That electric Africa was inextricably woven with dance – “We mustn’t forget that Duke [Ellington] and the others played clever music that people still loved to dance to” – and gently subversive in its broad embrace. “I’m a breaker of classifications,” he said 18 years ago. “I have my own personal melting pot in my head.”

Rest in peace to a giant.

Six of the best: a Manu Dibango playlist

1962: Twist à Leo

The Twist was high fashion in the early 1960s and Dibango was the first African-continent musician to play it. Recorded in Leopoldville: “I was like a journalist; I seized the air time.”

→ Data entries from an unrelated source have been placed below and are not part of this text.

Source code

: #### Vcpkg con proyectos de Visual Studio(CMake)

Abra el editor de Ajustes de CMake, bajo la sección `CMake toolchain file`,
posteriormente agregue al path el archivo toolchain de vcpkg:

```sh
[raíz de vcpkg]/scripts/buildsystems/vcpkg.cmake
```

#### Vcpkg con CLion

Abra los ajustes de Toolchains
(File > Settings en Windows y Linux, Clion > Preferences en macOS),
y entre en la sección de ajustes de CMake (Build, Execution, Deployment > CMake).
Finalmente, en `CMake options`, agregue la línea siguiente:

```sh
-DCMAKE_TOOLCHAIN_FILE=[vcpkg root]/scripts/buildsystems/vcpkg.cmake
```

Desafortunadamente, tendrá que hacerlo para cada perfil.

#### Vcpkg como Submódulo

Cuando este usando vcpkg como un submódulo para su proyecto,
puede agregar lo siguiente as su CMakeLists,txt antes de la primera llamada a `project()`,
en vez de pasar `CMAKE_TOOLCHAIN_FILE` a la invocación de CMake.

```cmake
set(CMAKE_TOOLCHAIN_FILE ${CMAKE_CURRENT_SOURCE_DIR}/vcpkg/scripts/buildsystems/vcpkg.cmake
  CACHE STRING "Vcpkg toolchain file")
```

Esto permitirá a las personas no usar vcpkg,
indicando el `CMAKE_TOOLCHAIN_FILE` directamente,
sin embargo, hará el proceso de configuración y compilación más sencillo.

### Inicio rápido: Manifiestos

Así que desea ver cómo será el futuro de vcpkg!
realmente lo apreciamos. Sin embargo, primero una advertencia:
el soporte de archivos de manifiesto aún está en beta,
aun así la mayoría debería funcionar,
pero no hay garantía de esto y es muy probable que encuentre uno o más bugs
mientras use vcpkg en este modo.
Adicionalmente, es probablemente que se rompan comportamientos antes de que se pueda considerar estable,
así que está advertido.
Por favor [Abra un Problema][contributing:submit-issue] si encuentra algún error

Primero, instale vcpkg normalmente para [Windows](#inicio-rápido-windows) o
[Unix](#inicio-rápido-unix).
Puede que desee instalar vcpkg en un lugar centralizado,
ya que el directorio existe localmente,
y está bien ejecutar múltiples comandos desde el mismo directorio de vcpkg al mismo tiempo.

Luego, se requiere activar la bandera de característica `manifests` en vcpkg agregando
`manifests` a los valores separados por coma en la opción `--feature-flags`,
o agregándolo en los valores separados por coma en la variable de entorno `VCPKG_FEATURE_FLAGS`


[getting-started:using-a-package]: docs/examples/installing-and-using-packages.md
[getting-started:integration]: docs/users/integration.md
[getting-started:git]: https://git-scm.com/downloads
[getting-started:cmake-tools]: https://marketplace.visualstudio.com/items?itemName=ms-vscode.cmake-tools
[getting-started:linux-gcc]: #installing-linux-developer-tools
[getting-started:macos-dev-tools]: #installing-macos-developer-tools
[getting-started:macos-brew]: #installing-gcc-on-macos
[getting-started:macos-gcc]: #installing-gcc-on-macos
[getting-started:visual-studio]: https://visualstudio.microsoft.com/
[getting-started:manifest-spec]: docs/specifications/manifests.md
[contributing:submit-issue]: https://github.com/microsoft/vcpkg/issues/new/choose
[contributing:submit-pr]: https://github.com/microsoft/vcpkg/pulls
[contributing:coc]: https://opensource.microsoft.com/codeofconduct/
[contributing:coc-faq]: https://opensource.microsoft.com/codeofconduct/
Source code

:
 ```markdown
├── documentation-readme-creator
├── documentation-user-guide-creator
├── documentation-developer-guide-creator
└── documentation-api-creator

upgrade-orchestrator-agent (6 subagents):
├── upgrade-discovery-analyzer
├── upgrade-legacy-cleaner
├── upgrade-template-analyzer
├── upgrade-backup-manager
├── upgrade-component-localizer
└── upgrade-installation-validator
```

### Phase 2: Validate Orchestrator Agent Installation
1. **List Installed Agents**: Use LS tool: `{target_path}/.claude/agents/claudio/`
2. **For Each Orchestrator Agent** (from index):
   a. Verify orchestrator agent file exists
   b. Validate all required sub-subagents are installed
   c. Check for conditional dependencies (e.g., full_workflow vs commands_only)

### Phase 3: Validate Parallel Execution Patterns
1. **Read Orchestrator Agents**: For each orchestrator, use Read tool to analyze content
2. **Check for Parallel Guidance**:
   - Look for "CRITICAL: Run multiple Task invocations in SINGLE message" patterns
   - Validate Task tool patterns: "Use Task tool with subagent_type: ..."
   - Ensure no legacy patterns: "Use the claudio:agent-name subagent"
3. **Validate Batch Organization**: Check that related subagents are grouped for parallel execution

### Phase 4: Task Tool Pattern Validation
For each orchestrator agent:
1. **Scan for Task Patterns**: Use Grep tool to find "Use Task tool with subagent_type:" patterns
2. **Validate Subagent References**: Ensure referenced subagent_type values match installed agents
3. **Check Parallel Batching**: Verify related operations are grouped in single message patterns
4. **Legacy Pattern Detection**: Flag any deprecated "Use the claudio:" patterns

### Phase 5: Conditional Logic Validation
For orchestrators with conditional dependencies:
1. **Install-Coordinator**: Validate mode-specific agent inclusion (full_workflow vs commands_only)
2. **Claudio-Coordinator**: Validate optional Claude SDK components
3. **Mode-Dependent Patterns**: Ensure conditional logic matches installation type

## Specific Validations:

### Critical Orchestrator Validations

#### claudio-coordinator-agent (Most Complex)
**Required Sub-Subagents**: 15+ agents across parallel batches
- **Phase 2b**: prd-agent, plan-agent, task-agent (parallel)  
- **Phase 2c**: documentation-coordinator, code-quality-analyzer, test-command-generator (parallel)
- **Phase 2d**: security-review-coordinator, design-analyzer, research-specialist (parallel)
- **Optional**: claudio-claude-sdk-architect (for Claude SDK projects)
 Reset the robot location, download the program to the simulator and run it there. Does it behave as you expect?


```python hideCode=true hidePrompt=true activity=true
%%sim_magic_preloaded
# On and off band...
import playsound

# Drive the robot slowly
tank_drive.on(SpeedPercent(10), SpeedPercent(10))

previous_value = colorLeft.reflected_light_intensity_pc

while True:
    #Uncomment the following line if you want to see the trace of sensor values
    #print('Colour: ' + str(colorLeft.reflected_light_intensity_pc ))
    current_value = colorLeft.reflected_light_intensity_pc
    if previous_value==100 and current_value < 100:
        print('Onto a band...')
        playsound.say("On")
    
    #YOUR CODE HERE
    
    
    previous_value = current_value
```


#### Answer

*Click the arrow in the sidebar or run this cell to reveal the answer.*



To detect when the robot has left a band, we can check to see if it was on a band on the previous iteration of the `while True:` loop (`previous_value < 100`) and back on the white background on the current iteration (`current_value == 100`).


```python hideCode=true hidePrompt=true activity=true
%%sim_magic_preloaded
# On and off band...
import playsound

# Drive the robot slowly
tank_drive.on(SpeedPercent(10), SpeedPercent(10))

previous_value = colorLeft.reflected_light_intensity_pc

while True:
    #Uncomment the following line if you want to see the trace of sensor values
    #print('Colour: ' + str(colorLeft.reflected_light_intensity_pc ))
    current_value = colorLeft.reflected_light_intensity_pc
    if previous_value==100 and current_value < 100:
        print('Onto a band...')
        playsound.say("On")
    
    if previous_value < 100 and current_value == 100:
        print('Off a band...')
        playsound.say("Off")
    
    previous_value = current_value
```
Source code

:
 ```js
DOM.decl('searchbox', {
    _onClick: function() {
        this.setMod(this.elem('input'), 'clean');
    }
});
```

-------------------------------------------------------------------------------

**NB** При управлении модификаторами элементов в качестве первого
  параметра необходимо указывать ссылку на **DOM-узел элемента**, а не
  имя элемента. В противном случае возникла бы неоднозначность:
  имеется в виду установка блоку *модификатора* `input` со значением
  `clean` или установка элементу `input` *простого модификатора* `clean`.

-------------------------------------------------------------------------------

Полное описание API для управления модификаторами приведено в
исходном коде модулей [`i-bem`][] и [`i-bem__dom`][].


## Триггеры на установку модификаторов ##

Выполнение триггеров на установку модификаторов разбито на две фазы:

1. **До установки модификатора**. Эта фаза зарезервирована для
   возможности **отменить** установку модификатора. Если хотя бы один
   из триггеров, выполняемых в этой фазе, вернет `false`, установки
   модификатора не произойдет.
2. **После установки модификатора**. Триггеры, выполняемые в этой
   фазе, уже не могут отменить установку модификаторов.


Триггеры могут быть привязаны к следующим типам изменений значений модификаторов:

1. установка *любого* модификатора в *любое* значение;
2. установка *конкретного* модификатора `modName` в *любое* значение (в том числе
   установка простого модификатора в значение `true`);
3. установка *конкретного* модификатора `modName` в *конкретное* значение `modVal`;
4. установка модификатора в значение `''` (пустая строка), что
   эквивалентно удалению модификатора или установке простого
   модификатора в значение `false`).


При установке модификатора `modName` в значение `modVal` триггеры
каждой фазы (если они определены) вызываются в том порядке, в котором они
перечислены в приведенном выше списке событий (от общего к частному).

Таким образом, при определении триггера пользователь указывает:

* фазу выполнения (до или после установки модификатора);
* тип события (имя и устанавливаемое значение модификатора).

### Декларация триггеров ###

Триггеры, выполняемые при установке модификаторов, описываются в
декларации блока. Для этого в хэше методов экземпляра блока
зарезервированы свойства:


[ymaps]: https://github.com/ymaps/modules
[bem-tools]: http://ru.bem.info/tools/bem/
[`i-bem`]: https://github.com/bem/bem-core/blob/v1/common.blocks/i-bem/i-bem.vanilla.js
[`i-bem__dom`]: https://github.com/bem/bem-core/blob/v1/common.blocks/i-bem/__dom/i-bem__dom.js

1969: Paris and a cover of (white singer) Nino Rossi’s I Want to be Black. Dibango observed dryly, “It was done on purpose, of course, for those who understand layers of irony.”

1972: The original Soul Makossa.

1973: Performing the song live on French TV.

1978: Reggae Makossa with the Brecker Brothers, Sly Dunbar and Robbie Shakespeare. Kingston remix with Dibango on vibes.

1984: Another international hit, Abele Dance.

1994: Imbube with Ladysmith Black Mambazo on Waka’frika.

2017: Manu Dibango and Mozambican reedman Moriera Chonguica performing Zacks Nkosi’s Nonto Sangoma at the Cape Town International Jazz Festival.